-------- Aangeleverde gegevens --------
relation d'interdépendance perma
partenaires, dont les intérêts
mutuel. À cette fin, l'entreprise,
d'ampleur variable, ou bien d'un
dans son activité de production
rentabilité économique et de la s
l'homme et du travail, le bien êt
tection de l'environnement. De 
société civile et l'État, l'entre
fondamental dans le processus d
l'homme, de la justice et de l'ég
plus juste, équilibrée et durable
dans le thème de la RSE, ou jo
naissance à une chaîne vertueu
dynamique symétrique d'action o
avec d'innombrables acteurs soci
--------
[Opdracht]: Zet de regels vanaf het begin van de rijen tot en met de regel met "l'homme, de la justice et de l'ég" in een genummerde lijst. Sla lege regels over.

[Antwoord]:
1. relation d'interdépendance perma
2. partenaires, dont les intérêts
3. mutuel. À cette fin, l'entreprise,
4. d'ampleur variable, ou bien d'un
5. dans son activité de production
6. rentabilité économique et de la s
7. l'homme et du travail, le bien êt
8. tection de l'environnement. De 
9. société civile et l'État, l'entre
10. fondamental dans le processus d
11. l'homme, de la justice et de l'ég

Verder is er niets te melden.